Острые полные АВ блокады

31.07.2009

Обязательным представляется выяснение причины, вызвавшей нарушение проводимости. Этиологическая или этиопатогенетическая терапия заболевания сердца, например миокардита, может оказаться решающей для устранения поперечной блокады сердца. Лекарственное лечение самой АВ блокады, хотя и не имеет определяющего значения, но и им не следует пренебрегать. Перерыв проводимости в АВ узле вагусного происхождения иногда удается устранить внутривенным введением 1 мл 0,1% раствора атропина сульфата.

В этих же случаях, а также при блокадах, вызванных пропранололом или верапамилом, могут быть использованы:

  • изопропилнорадреналин: 5 мг изадрина под язык с повторением через 2—4 ч либо внутривенное капельное вливание новодрина, для этого 2 ампулы но 1 мл 0,05% раствора, т. е. 1 мг новодрина, разводят в 250 мл 5% раствора глюкозы, начальная скорость вливания — от 15 до 30 капель в 1 мин, ее повышают каждые 5—10 мин, пока частота желудочковых сокращений не достигнет 45—50 в 1 мин;

  • алупент вводят медленно внутривенно: 0,5—1 мл 0,05% раствора в 10 мл изотонического раствора натрия хлорида. Изадрин и алупент не показаны при полной АВ блокаде, вызванной дигиталисной интоксикацией.

Если острая полная АВ узловая блокада затягивается, несмотря на введение атропина сульфата или других препаратов, и ухудшается кровообращение, немедленно переходят к временной чрезвенозной эндокардиальной электрической стимуляции сердца (электродкатетер в полости правого желудочка).

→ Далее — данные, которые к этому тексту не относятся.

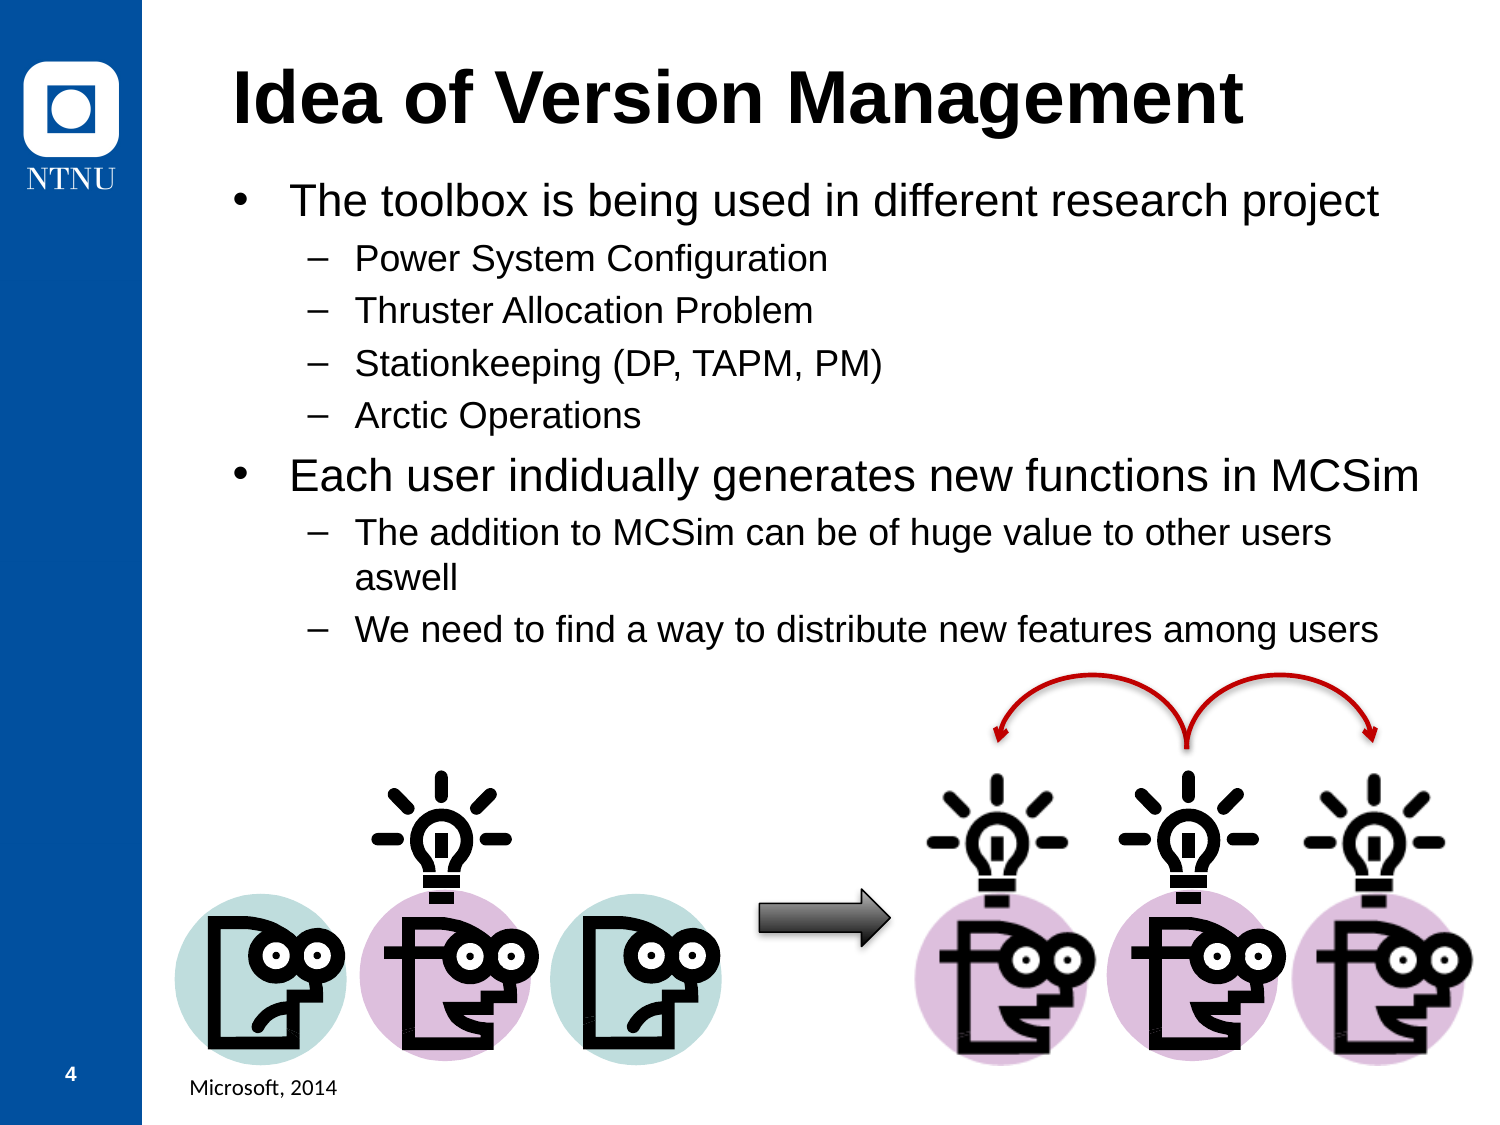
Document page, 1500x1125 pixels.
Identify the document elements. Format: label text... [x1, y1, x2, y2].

Такая ситуация возникает, в частности, у некоторых больных в остром периоде нижнезаднего инфаркта миокарда. ЭКС с индивидуально подобранной частотой желудочкового ритма (60—80 в 1 мин) способствует более быстрому восстановлению проводимости в АВ узле и тем самым — уменьшению числа смертельных исходов. Надо только иметь в виду, что ишемические (инфарктные) АВ узловые блокады I степени и II степени типа I могут временно замещаться ускоренным ритмом АВ соединения, тоже ишемической природы. Возникающая при этом АВ диссоциация не должна восприниматься как переход к полной АВ блокаде, и здесь не требуется ЭКС.

АВ блокада III степени, развивающаяся при переднеперегородочных инфарктах миокарда, как правило, служит показанием к ЭКС.

К профилактической ЭКС прибегают, если в остром периоде инфаркта миокарда внезапно возникают: АВ блокада II степени типа II, двухтрехпучковые блокады, в частности: чередование блокады правой и левой ножки, блокада правой ножки с отклонением электрической оси QRS влево, блокада левой ножки с удлинением интервала Р—R. Как уже упоминалось, такие нарушения внутрижелудочковой проводимости создают повышенный риск появления дистальной АВ блокады III степени.

Например, при остро возникших (вследствие инфаркта миокарда) полной блокаде правой ножке и блокаде передневерхнего разветвления левой ножки переход к полной поперечной блокаде отмечается почти у 50% больных. Хотя смертность в этой группе больных зависит от тяжести инфаркта миокарда и недостаточности кровообращения, сама по себе полная АВ блокада резко ухудшает исход заболевания, временная ЭКС в какойто степени этому противодействует.

Если же у больного блокада ножки или двухпучковая блокада регистрировалась до инфаркта миокарда, то профилактическая ЭКС не проводится до тех пор, пока отсутствуют признаки нарастания АВ блокады. Аналогичным образом поступают и при проведении хирургических операций у больных, имевших в дооперационном периоде нарушения внутрижелудочковой проводимости.